De plus, la caution n'a reçu qu'un courrier le 18 juin 2013 de la société Diagamter l'informant de défaillances de la société ID2E sans précision sur les sommes dues par le débiteur ; les sommes dues ne lui ont été indiquées que par l'assignation du 20 février 2014, soit au-delà de la limite du contrat initial. La question de la durée de l'engagement de caution avait donc une importance réelle sur la détermination de ses droits et devoirs contractuels.

La sanction du formalisme de l'article L. 341-1 et L. 341-3 du Code de la consommation est la nullité de l'acte et il importe peu que la caution, personne physique, ait été dirigeant de la société cautionnée pour faire application de la sanction.

Il convient de dire l'acte de cautionnement de Pierre X nul et de débouter la société Diagamter de ses demandes à son encontre.

Eu égard à la situation respective des parties et à l'issue du litige en appel, il y a lieu de juger que chaque partie conservera ses frais et dépens de première instance et d'appel.

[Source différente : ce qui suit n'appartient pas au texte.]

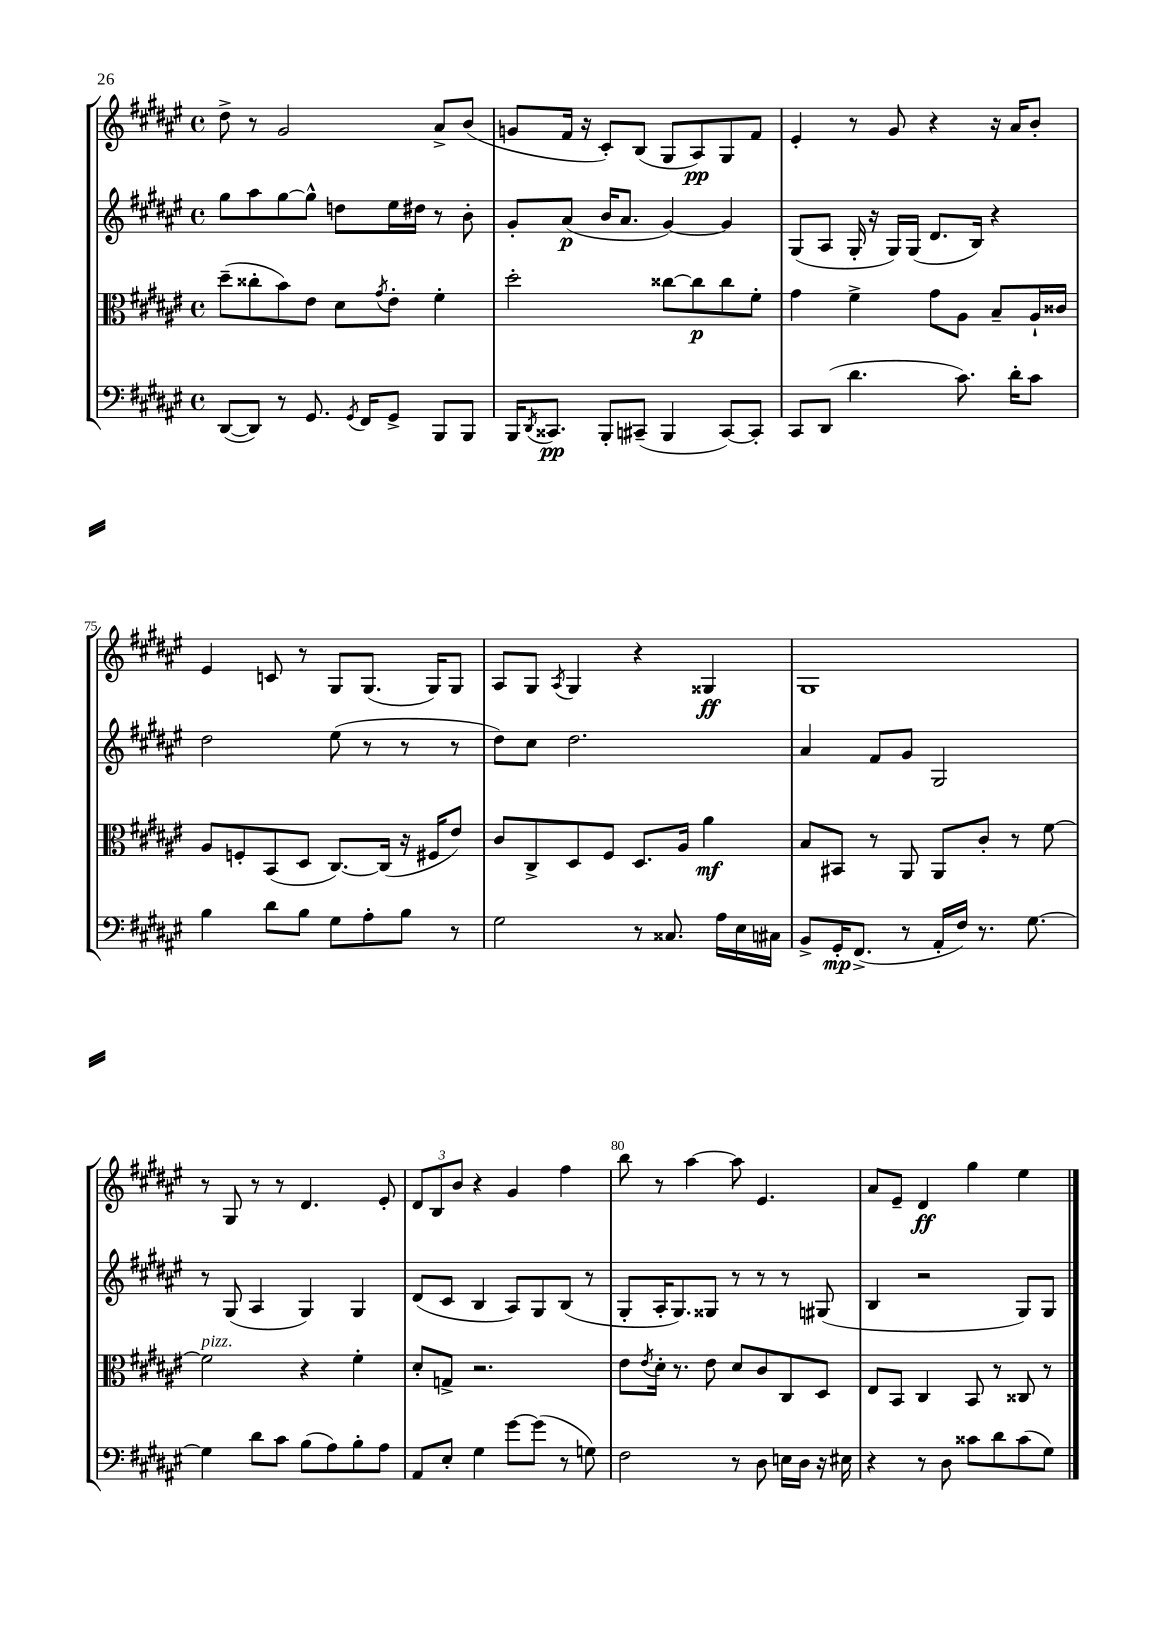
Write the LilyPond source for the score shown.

<<
\new StaffGroup <<
\new Staff = "s0" {
    \clef treble \key fis \major \defaultTimeSignature \time 4/4
    dis''8-> r8 gis'2 ais'8-> b'8( |
    g'8 fis'16 r16 cis'8-.) b8( gis8 ais8\pp) gis8 fis'8 |
    eis'4-. r8 gis'8 r4 r16 ais'16 b'8-. |
    eis'4 c'8 r8 gis8 gis8.( gis16) gis8 |
    ais8 gis8 \acciaccatura { ais8 } gis4 r4 gisis4\ff |
    gis1 |
    r8 gis8 r8 r8 dis'4. eis'8-. |
    \tuplet 3/2 { dis'8 b8 b'8 } r4 gis'4 fis''4 |
    b''8 r8 ais''4~ ais''8 eis'4. |
    ais'8 eis'8-- dis'4\ff gis''4 eis''4 \bar "|." |
}
\new Staff = "s1" {
    \clef treble \key fis \major \defaultTimeSignature \time 4/4
    gis''8 ais''8 gis''8~ gis''8-^ d''8 eis''16 dis''16 r8 b'8-. |
    gis'8-. ais'8\p( b'16 ais'8. gis'4~) gis'4 |
    gis8( ais8 gis16-. r16 gis16) gis16( dis'8. b16) r4 |
    dis''2 eis''8( r8 r8 r8 |
    dis''8) cis''8 dis''2. |
    ais'4 fis'8 gis'8 gis2 |
    r8 gis8( ais4 gis4) gis4 |
    dis'8( cis'8 b4 ais8) gis8 b8( r8 |
    gis8-. ais16-. gis8.) gisis8 r8 r8 r8 gis8( |
    b4 r2 gis8) gis8 \bar "|." |
}
\new Staff = "s2" {
    \clef alto \key fis \major \defaultTimeSignature \time 4/4
    dis''8--( cisis''8-. b'8) eis'8 dis'8 \acciaccatura { gis'8 } eis'8-. fis'4-. |
    dis''2-. cisis''8~ cisis''8\p cisis''8 fis'8-. |
    gis'4 fis'4-> gis'8 ais8 b8-- ais16-! cisis'16 |
    ais8 f8-. b,8( dis8 cis8.~) cis16( r16 fis16 eis'8) |
    cis'8 cis8-> dis8 fis8 dis8. ais16 ais'4\mf |
    b8 bis,8 r8 ais,8 ais,8 cis'8-. r8 fis'8~ |
    fis'2^\markup { \italic "pizz." } r4 fis'4-. |
    dis'8-. g8-> r2. |
    eis'8 \acciaccatura { eis'8 } dis'16-. r8. eis'8 dis'8 cis'8 cis8 dis8 |
    eis8 b,8 cis4 b,8 r8 cisis8 r8 \bar "|." |
}
\new Staff = "s3" {
    \clef bass \key fis \major \defaultTimeSignature \time 4/4
    dis,8~( dis,8) r8 gis,8. \acciaccatura { gis,8 } fis,16 gis,8-> b,,8 b,,8 |
    b,,16 \acciaccatura { dis,8 } cisis,8.\pp b,,8-. cis,8--( b,,4 cis,8~) cis,8-. |
    cis,8 dis,8( dis'4. cis'8.) dis'16-. cis'8 |
    b4 dis'8 b8 gis8 ais8-. b8 r8 |
    gis2 r8 cisis8. ais16 eis16 cis16 |
    b,8-> gis,16-.\mp fis,8.->( r8 ais,16-. fis16) r8. gis8.~ |
    gis4 dis'8 cis'8 b8( ais8) b8-. ais8 |
    ais,8 eis8-. gis4 gis'8~ gis'8( r8 g8) |
    fis2 r8 dis8 e16 dis16 r16 eis16 |
    r4 r8 dis8 cisis'8 dis'8 cisis'8( gis8) \bar "|." |
}
>>
>>
\layout { \context { \Score currentBarNumber = #72 \override BarNumber.break-visibility = ##(#f #t #t) barNumberVisibility = #(every-nth-bar-number-visible 5) } }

Par ces motifs : LA COUR, - infirme le jugement et , statuant à nouveau, - dit irrecevable l'exception de nullité du contrat de franchise soulevée par la SARL ID2E et Pierre X - condamne la SARL ID2E à verser à la SAS Diagamter la somme de 17 426,19 euros outre les intérêts au taux légal majoré de deux points à compter du 18 juillet 2013 - dit nul l'acte de cautionnement de Pierre X - déboute la SAS Diagamter de ses demandes à l'encontre de Pierre X - dit que chaque partie conservera la charge de ses dépens de première instance et d'appel - dit n'y avoir lieu à application de l'article 700 du CPC.